Как известно, Белинский высоко отзывался о социальной роли Гоголя, ставя его в этом смысле выше Пушкина, но на фоне розановского представления о роли Гоголя в судьбе России отзыв Белинского выглядит довольно сдержанным, скромным. Розанов настолько развенчал роль Гоголя, что невольно приходит в голову сравнение с той социальной ролью, которую сам Гоголь отводил гомеровской "Одиссее" в русском переводе Жуковского. Гоголь ждал от перевода чуда, буквального преображения России. Но Гоголь только обещал чудо, в то время как Розанов писал о свершившемся чуде Гоголя, стало быть, выступая не как пророк, а очевидец. И этот очевидец без колебания сравнивает Гоголя не с кем иным, как с Александром Македонским: "Да Гоголь и есть Алекс Мак, -пишет Розанов. -- Так же велики и обширны завоевания"6.
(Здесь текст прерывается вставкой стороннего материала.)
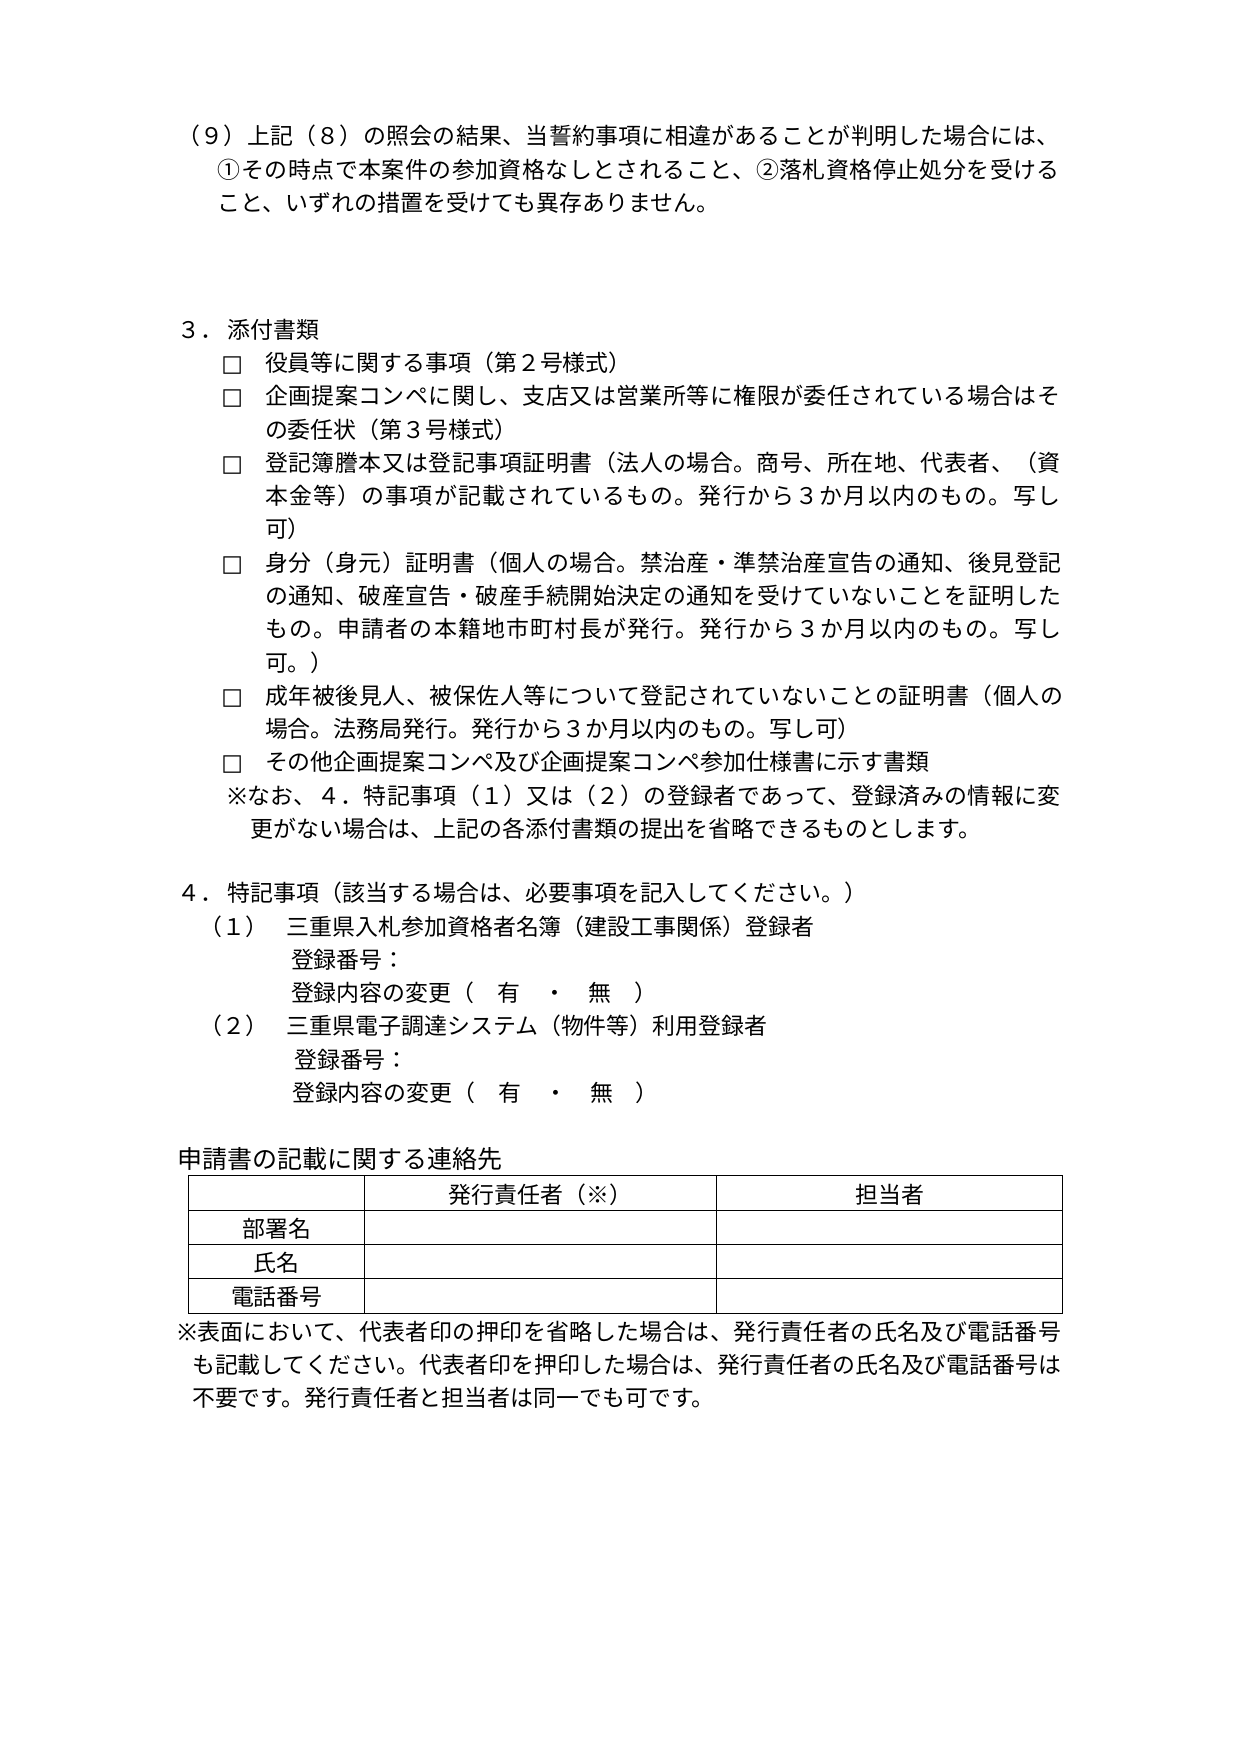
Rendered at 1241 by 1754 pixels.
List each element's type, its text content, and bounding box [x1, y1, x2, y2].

text 申請書の記載に関する連絡先 [177, 1139, 1063, 1175]
text 登録内容の変更（ 有 ・ 無 ） [177, 1075, 1063, 1108]
text （９）上記（８）の照会の結果、当誓約事項に相違があることが判明した場合には、①その時点で本案件の参加資格なしとされること、②落札資格停止処分を受けること、いずれの措置を受けても異存ありません。 [177, 118, 1063, 218]
text 登録内容の変更（ 有 ・ 無 ） [199, 975, 1063, 1008]
text ※なお、４．特記事項（１）又は（２）の登録者であって、登録済みの情報に変更がない場合は、上記の各添付書類の提出を省略できるものとします。 [227, 777, 1063, 844]
list 特記事項（該当する場合は、必要事項を記入してください。） [177, 875, 1063, 908]
table_cell [717, 1279, 1062, 1312]
list その他企画提案コンペ及び企画提案コンペ参加仕様書に示す書類 [221, 744, 1063, 777]
list 企画提案コンペに関し、支店又は営業所等に権限が委任されている場合はその委任状（第３号様式） [221, 378, 1063, 445]
list 成年被後見人、被保佐人等について登記されていないことの証明書（個人の場合。法務局発行。発行から３か月以内のもの。写し可） [221, 678, 1063, 744]
list 登記簿謄本又は登記事項証明書（法人の場合。商号、所在地、代表者、（資本金等）の事項が記載されているもの。発行から３か月以内のもの。写し可） [221, 445, 1063, 544]
table_cell [717, 1211, 1062, 1244]
list 三重県電子調達システム（物件等）利用登録者 [199, 1008, 1063, 1041]
list 役員等に関する事項（第２号様式） [221, 345, 1063, 378]
list 添付書類 [177, 312, 1063, 345]
text 登録番号： [199, 942, 1063, 975]
table_cell 氏名 [189, 1245, 364, 1278]
table_header 発行責任者（※） [365, 1176, 716, 1210]
table_cell 部署名 [189, 1211, 364, 1244]
text 登録番号： [202, 1041, 1063, 1075]
text ※表面において、代表者印の押印を省略した場合は、発行責任者の氏名及び電話番号も記載してください。代表者印を押印した場合は、発行責任者の氏名及び電話番号は不要です。発行責任者と担当者は同一でも可です。 [177, 1313, 1063, 1413]
list 身分（身元）証明書（個人の場合。禁治産・準禁治産宣告の通知、後見登記の通知、破産宣告・破産手続開始決定の通知を受けていないことを証明したもの。申請者の本籍地市町村長が発行。発行から３か月以内のもの。写し可。） [221, 544, 1063, 678]
table_cell 電話番号 [189, 1279, 364, 1312]
list 三重県入札参加資格者名簿（建設工事関係）登録者 [199, 908, 1063, 942]
table_cell [365, 1211, 716, 1244]
table_cell [365, 1279, 716, 1312]
table_header [189, 1176, 364, 1210]
table_cell [717, 1245, 1062, 1278]
table_cell [365, 1245, 716, 1278]
table_header 担当者 [717, 1176, 1062, 1210]
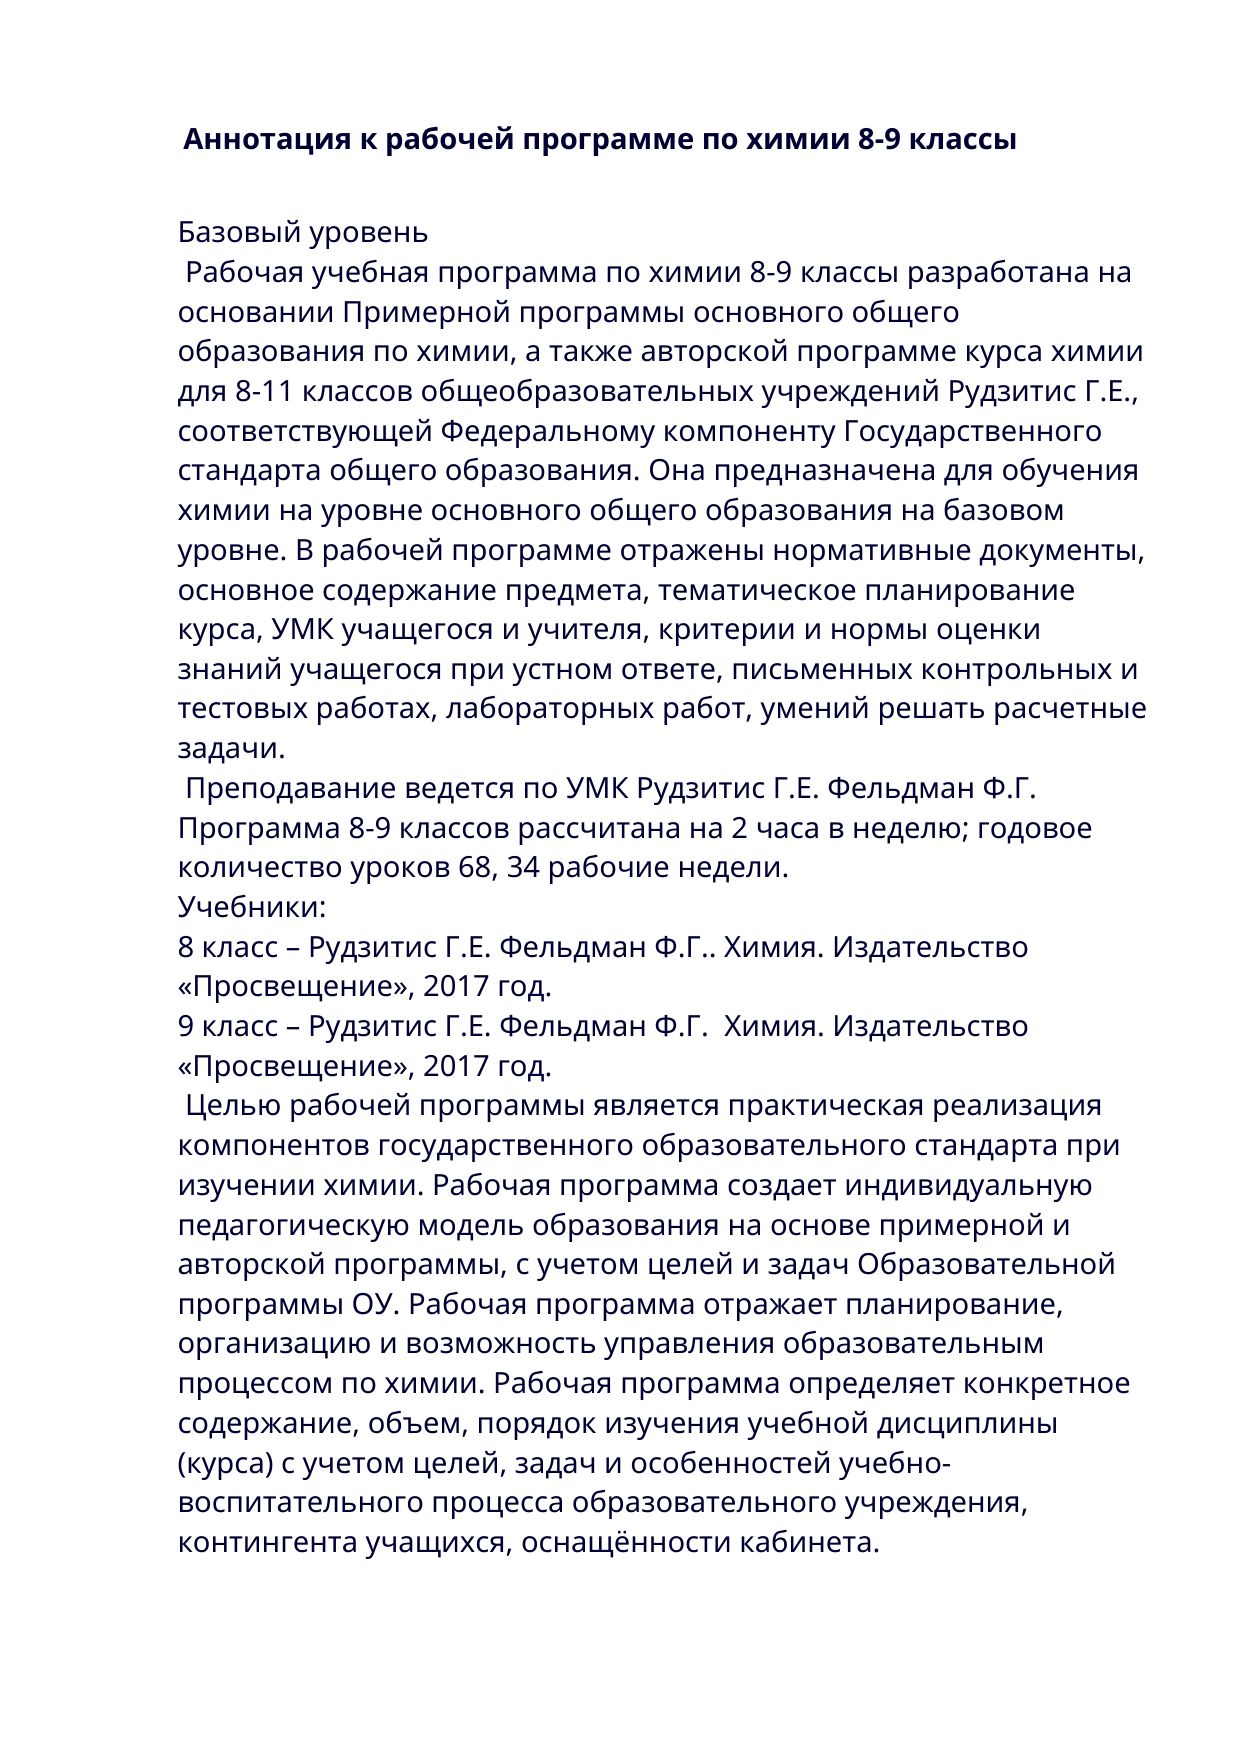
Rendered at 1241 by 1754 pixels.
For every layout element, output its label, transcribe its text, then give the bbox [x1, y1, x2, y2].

text 8 класс – Рудзитис Г.Е. Фельдман Ф.Г.. Химия. Издательство «Просвещение», 2017 год. [177, 926, 1152, 1005]
text Рабочая учебная программа по химии 8-9 классы разработана на основании Примерной программы основного общего образования по химии, а также авторской программе курса химии для 8-11 классов общеобразовательных учреждений Рудзитис Г.Е., соответствующей Федеральному компоненту Государственного стандарта общего образования. Она предназначена для обучения химии на уровне основного общего образования на базовом уровне. В рабочей программе отражены нормативные документы, основное содержание предмета, тематическое планирование курса, УМК учащегося и учителя, критерии и нормы оценки знаний учащегося при устном ответе, письменных контрольных и тестовых работах, лабораторных работ, умений решать расчетные задачи. [177, 251, 1152, 767]
text 9 класс – Рудзитис Г.Е. Фельдман Ф.Г. Химия. Издательство «Просвещение», 2017 год. [177, 1005, 1152, 1085]
text Преподавание ведется по УМК Рудзитис Г.Е. Фельдман Ф.Г. Программа 8-9 классов рассчитана на 2 часа в неделю; годовое количество уроков 68, 34 рабочие недели. [177, 767, 1152, 886]
text Учебники: [177, 886, 1152, 926]
text Целью рабочей программы является практическая реализация компонентов государственного образовательного стандарта при изучении химии. Рабочая программа создает индивидуальную педагогическую модель образования на основе примерной и авторской программы, с учетом целей и задач Образовательной программы ОУ. Рабочая программа отражает планирование, организацию и возможность управления образовательным процессом по химии. Рабочая программа определяет конкретное содержание, объем, порядок изучения учебной дисциплины (курса) с учетом целей, задач и особенностей учебно-воспитательного процесса образовательного учреждения, контингента учащихся, оснащённости кабинета. [177, 1085, 1152, 1561]
text Аннотация к рабочей программе по химии 8-9 классы [177, 118, 1152, 158]
text Базовый уровень [177, 212, 1152, 251]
Читатель, вспомнив о роли, отведенной Македонскому в "Ревизоре", истолкует розановские слова как иронию или даже издевку. Не будем спешить. В этих словах восхищение подавляет иронию. Но так восхищаются врагом. Подчеркивая могущество Гоголя и поражаясь обширностью его завоеваний, Розанов -- принципиально слабый человек (это его литературное амплуа, ср.: "Хочу ли я, чтобы очень распространялось мое учение? Нет. Вышло бы большое волнение, а я так люблю покой... и закат вечера, и тихий вечерний звон"7 -- преклоняется перед силой Гоголя, но не забывает выставить его завоевателем. Писатель как завоеватель -- фигура мало симпатичная. Завоевание подразумевает захват, насилие, больше того -надругательство. Как это согласовать с нравственной миссией писателя? -Несовместимые вещи. Зловещий образ. Розанов заключает, шепотом, в ухо читателю: "Ни один политик и ни один политический писатель в мире не произвел в "политике" так много, как Гоголь"8.
Кто еще так высоко ставил Гоголя?
Кто еще -- так низко?
Но что же скрывается за розановским отношением к Гоголю как к Александру Македонскому?
"Я сам прошел (в гимназии) путь ненависти к правительству... к лицам его, к принципам его... от низа и до верхушки"9, -- писал Розанов, однако гимназический "радикализм" Розанова не нашел отражения в его творчестве. С первых же статей Розанов резко отмежевывается от радикальных идей 60 -- 70-х годов, остаются лишь ностальгические нотки: "И кто из нас... обратясь к лучшим годам своей юности, не вспомнит, как за томом сочинений Добролюбова забывались и университетские лекции, и вся мудрость, ветхая и великая, которая могла быть усвоена из разных старых и новых книг. К нему примыкали все наши надежды, вся любовь и всякая ненависть"10. Когда Розанов писал эти строки (1892 год), "ненависть" уже возобладала над "любовью", "радикализм" погиб в эмбриональном состоянии, не "проклюнулся", как это было у Каткова или Суворина, а потому смены вех тогда не было: Розанов-критик начался как славянофил, пошел за писателями, образующими "единственную у нас школу оригинальной мысли". Он называл своими наставниками И. Киреевского, А. Хомякова, Константина и Ивана Аксаковых, Ю. Самарина, Ап. Григорьева, Н. Данилевского, К. Леонтьева. С Н. Страховым его связывала личная дружба.
Считая славянофилов "школою протеста психического склада русского народа против всего, что создано психологическим складом романо-германских народов", Розанов как суммарный вывод из славянофильского учения выдвигал четыре основных начала, являющихся исключительной принадлежностью русского народа:
1) начало гармонии, с о г л а с и я частей, "взамен антагонизма их, какой мы видим на Западе в борьбе сословий, положений, классов, в противоположении церкви государству";
2) "начало д о в е р и я как естественное выражение этого согласия, которое, при его отсутствии, заменилось подозрительным подсматриванием друг за другом, системою договоров, гарантий, хартий -- конституциализмом Запада";
3) "начало ц е л ь н о с т и в отношении ко всякой действительности", к истине, которая постигается не обособленным рассудком через философию, но благодаря нравственным поискам;
4) "начало с о б о р н о с т и", "слиянность с ближним -- что так противоположно римскому католицизму, с его внешним механизмом папства... и не похоже также на протестантизм..."11.